NANCY SPRINGER “Milk of Human Blindness.” Mr. Jefferson #1. First published in Alfred Hitchcock Mystery Magazine, September 1996. Probably never reprinted.

   There can’t be a lot of business in Lancaster PA – the heart of Amish country – to keep a private eye in business, so it could very well be that this particular story was not only the first but also the last recorded case for Mr. Jefferson, as his client in this tale calls him. If so, that’s a shame, because as an introduction, it works fine, but it also leaves the reader (me) wanting more.

   Jefferson, by the way, is black, and he has kind of a sour outlook on life, with most of it taken up by doing repo and process serving. His client in this case is a young girl named Sarah, maybe eleven, twelve years old, and having found $200 on the street, she wants Jefferson to find out who her real parents are. Unfortunately when she discovers who lost the money (not drug money, as she thought), she needs the money back.

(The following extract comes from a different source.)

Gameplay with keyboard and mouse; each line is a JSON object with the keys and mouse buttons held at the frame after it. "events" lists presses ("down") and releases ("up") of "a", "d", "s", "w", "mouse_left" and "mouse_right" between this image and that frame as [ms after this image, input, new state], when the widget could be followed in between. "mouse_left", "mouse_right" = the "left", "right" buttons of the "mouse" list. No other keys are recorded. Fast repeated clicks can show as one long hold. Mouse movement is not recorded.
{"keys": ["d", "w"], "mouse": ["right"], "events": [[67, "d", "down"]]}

   And she agrees to go to work for Jefferson, to pay off her bill. And Jefferson, on his part, finds that yes, indeed, he needs the help, being as he is, not nearly as up to date in the new world of computers as he should be. By the story’s end and between the two of them, they have solved her case, and they’re ready for another. I hope there was one, but alas perhaps not.

PostScript: Nancy Springer is far better known as a fantasy writer, with several novels to her credit, but she also has written a long series of young adult mysteries about Enola Holmes, the fourteen-year-old sister of the far better known Sherlock Holmes, some twenty years older. A movie adaption of one the books is said to be currently in production.